### WORK ITEM
Copy the entries below exactly; any picture among them should be left out.

Saved entries:
● ● ● ● ●
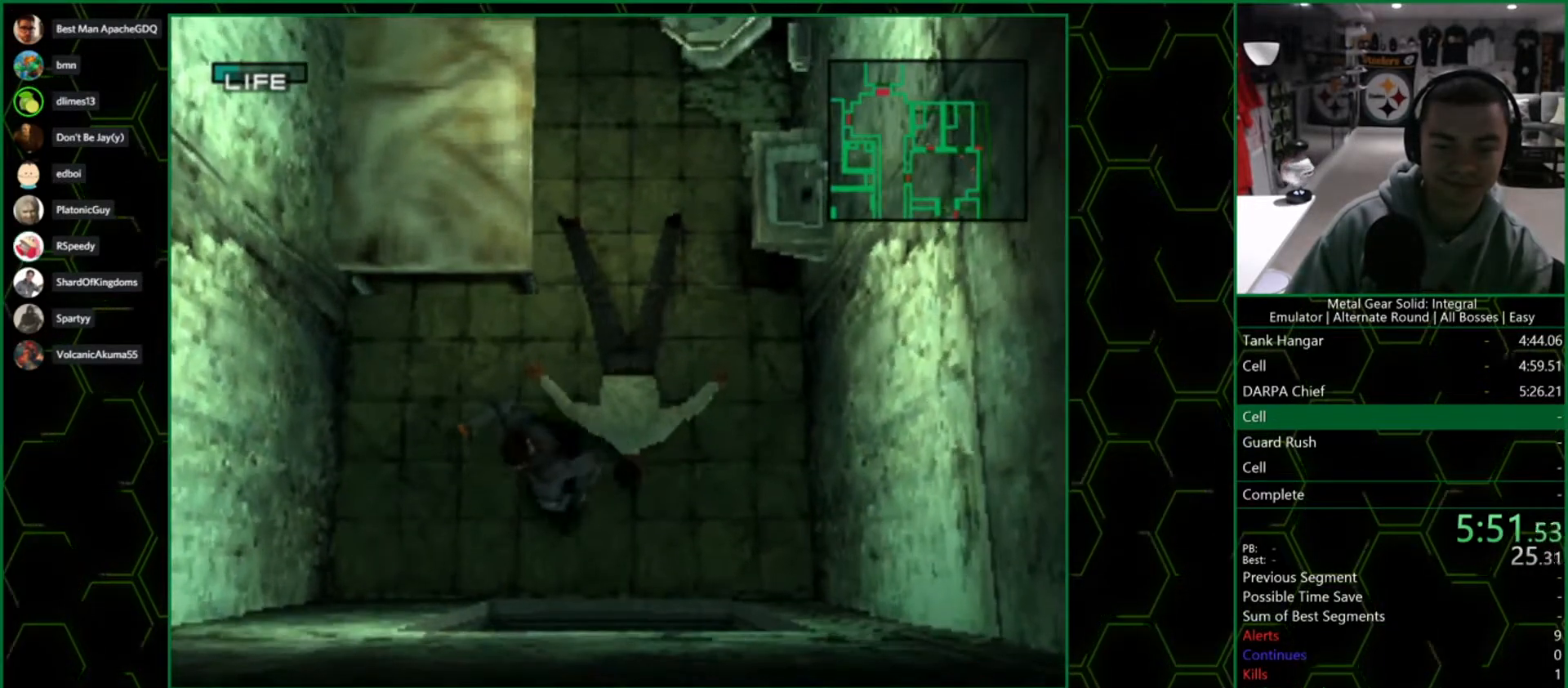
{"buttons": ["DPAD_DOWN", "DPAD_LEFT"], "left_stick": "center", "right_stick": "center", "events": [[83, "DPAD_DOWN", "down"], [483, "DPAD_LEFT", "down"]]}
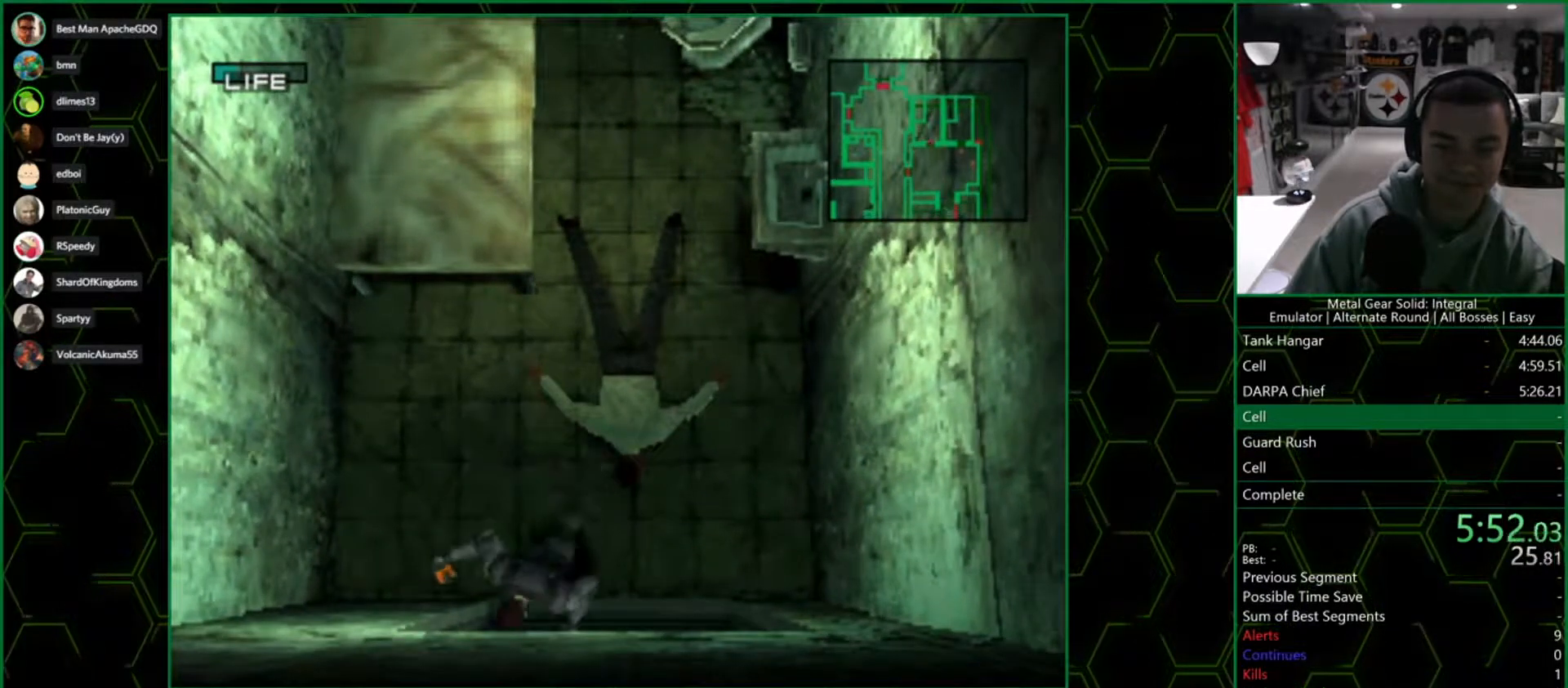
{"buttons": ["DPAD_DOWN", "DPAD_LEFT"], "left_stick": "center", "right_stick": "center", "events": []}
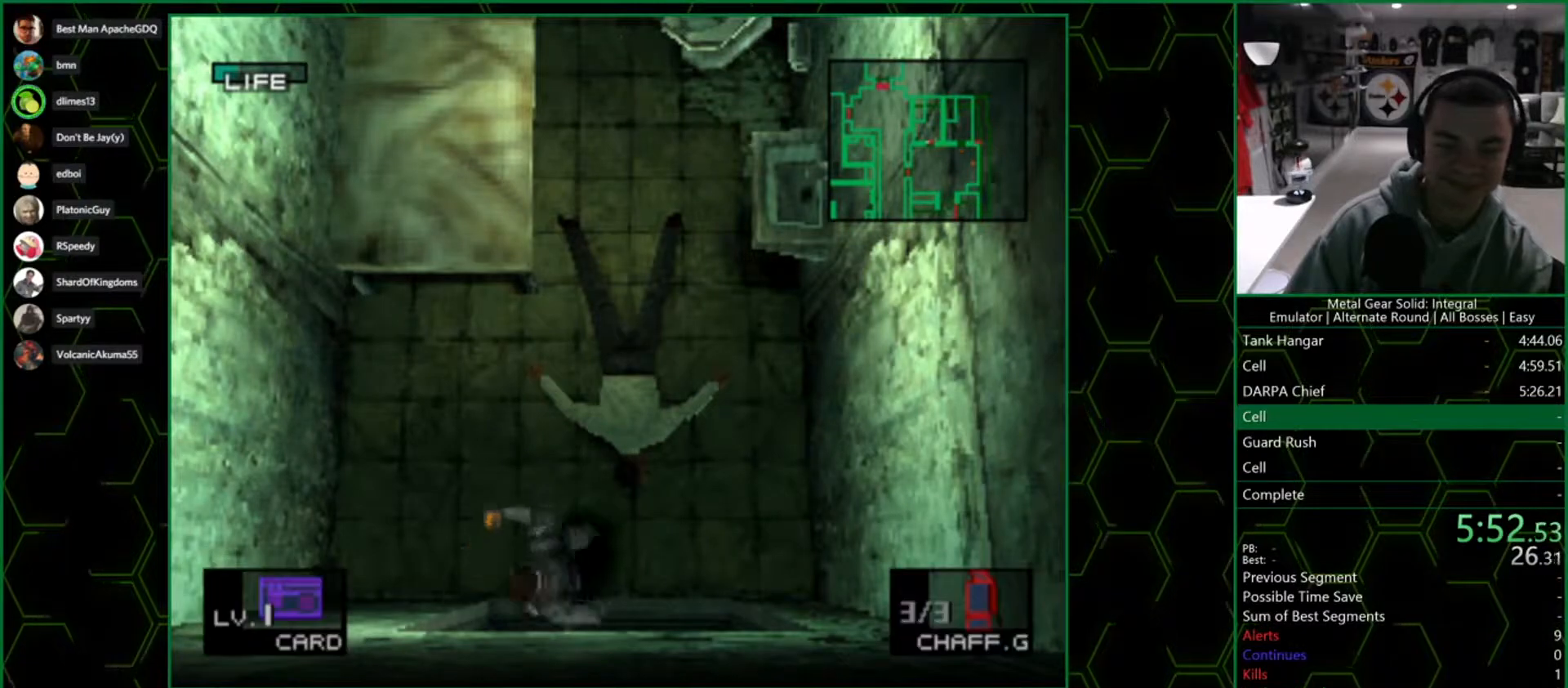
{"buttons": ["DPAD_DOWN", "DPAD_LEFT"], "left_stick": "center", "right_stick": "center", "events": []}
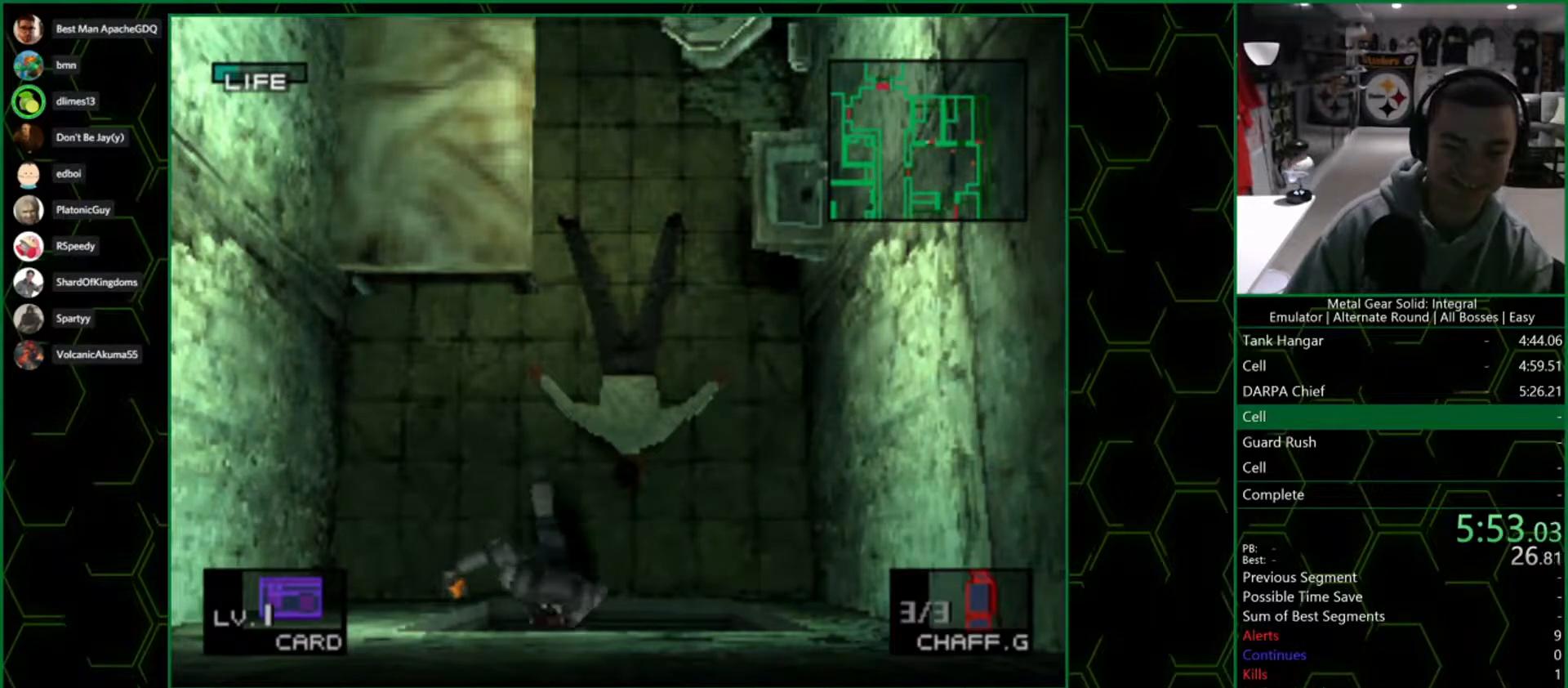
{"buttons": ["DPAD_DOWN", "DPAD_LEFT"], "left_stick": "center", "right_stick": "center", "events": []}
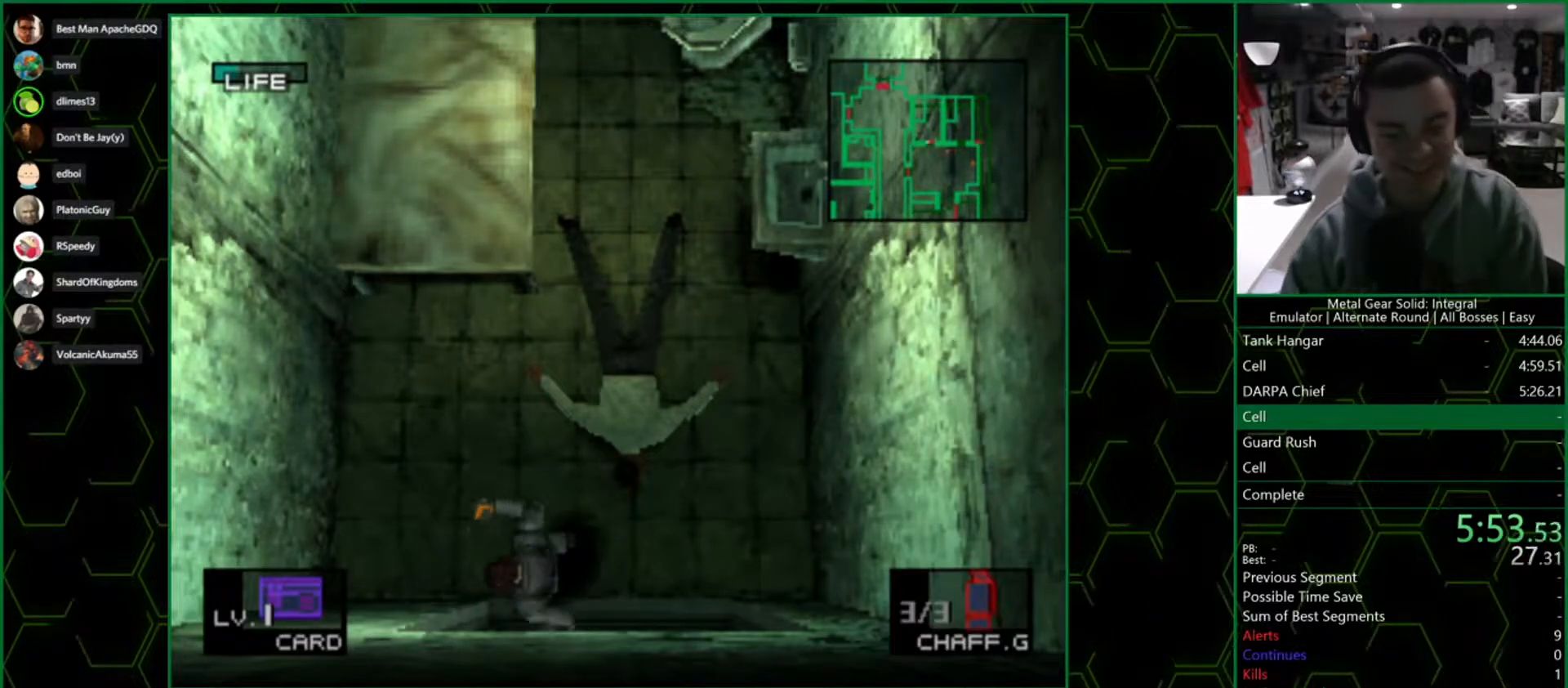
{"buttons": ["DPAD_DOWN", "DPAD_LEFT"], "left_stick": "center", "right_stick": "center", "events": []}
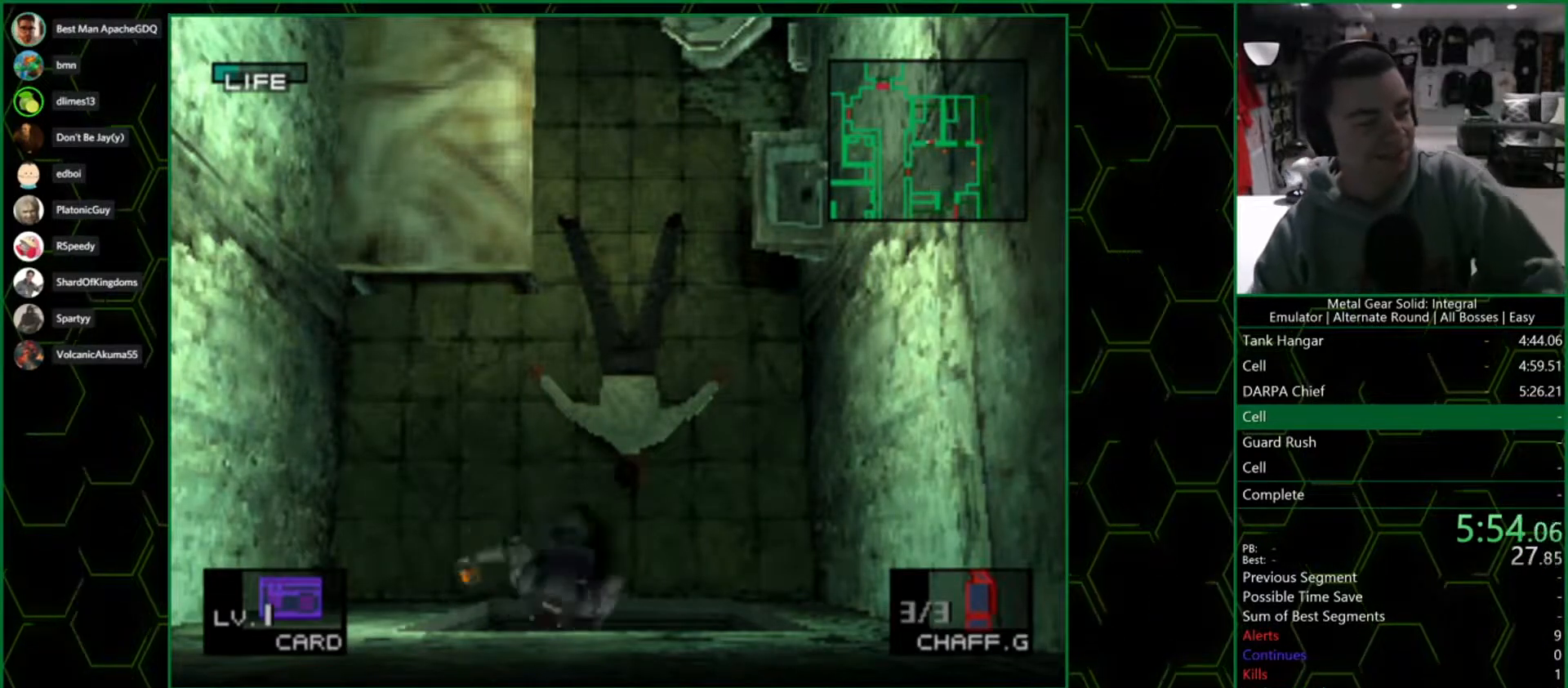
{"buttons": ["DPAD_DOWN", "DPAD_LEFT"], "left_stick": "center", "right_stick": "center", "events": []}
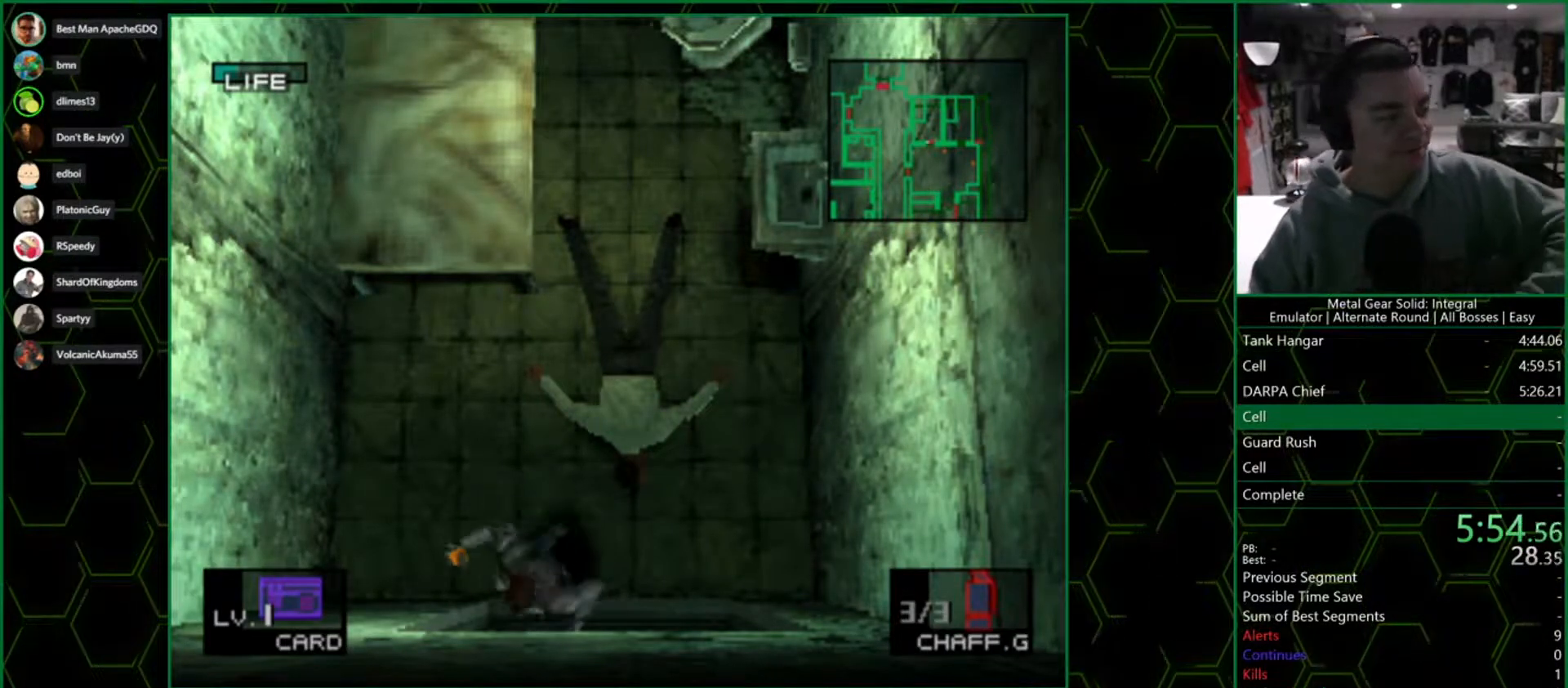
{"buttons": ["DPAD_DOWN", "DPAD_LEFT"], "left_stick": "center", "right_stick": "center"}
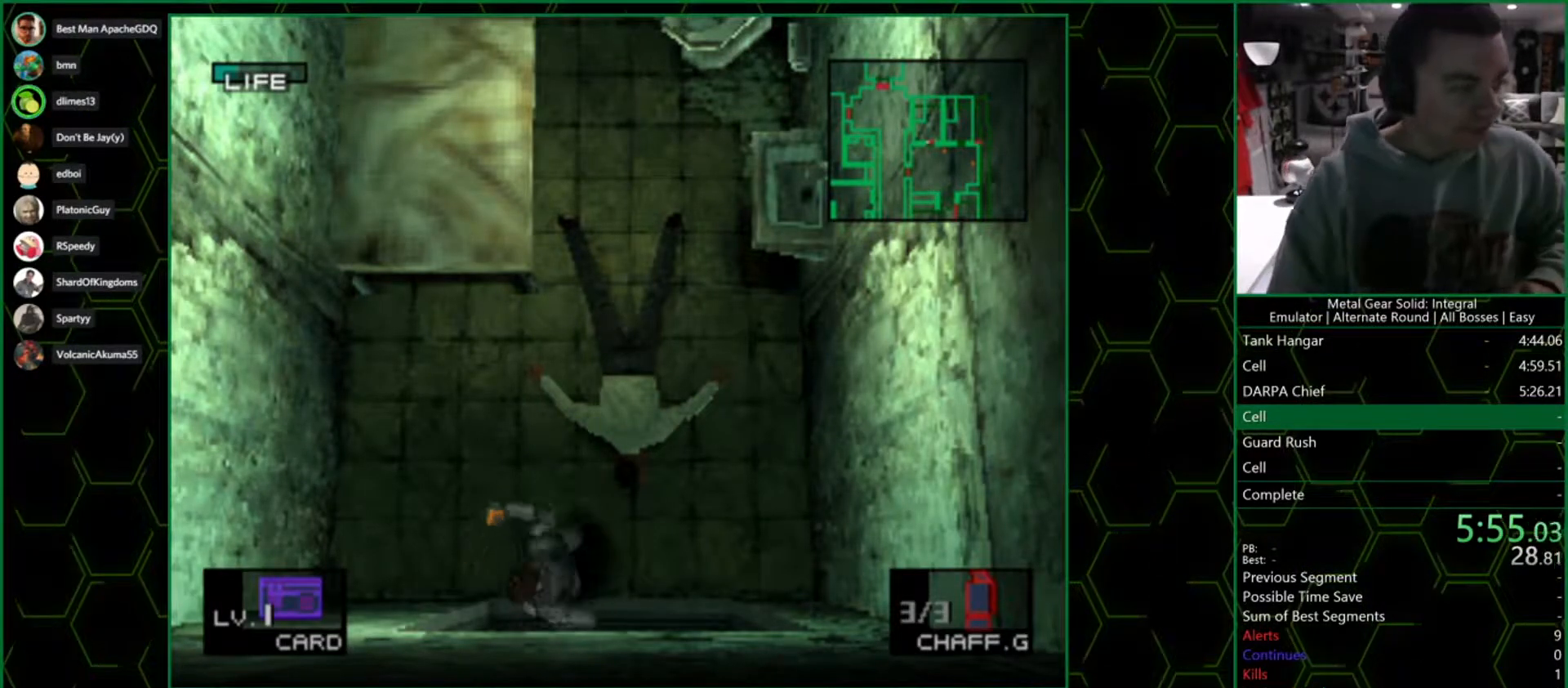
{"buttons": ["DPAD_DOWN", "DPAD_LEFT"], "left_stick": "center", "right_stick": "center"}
● ● ● ● ●
### OUTPUT FOR THIS EXERCISE
{"buttons": ["DPAD_DOWN", "DPAD_LEFT"], "left_stick": "center", "right_stick": "center", "events": [[83, "DPAD_DOWN", "down"], [483, "DPAD_LEFT", "down"]]}
{"buttons": ["DPAD_DOWN", "DPAD_LEFT"], "left_stick": "center", "right_stick": "center", "events": []}
{"buttons": ["DPAD_DOWN", "DPAD_LEFT"], "left_stick": "center", "right_stick": "center", "events": []}
{"buttons": ["DPAD_DOWN", "DPAD_LEFT"], "left_stick": "center", "right_stick": "center", "events": []}
{"buttons": ["DPAD_DOWN", "DPAD_LEFT"], "left_stick": "center", "right_stick": "center", "events": []}
{"buttons": ["DPAD_DOWN", "DPAD_LEFT"], "left_stick": "center", "right_stick": "center", "events": []}
{"buttons": ["DPAD_DOWN", "DPAD_LEFT"], "left_stick": "center", "right_stick": "center"}
{"buttons": ["DPAD_DOWN", "DPAD_LEFT"], "left_stick": "center", "right_stick": "center"}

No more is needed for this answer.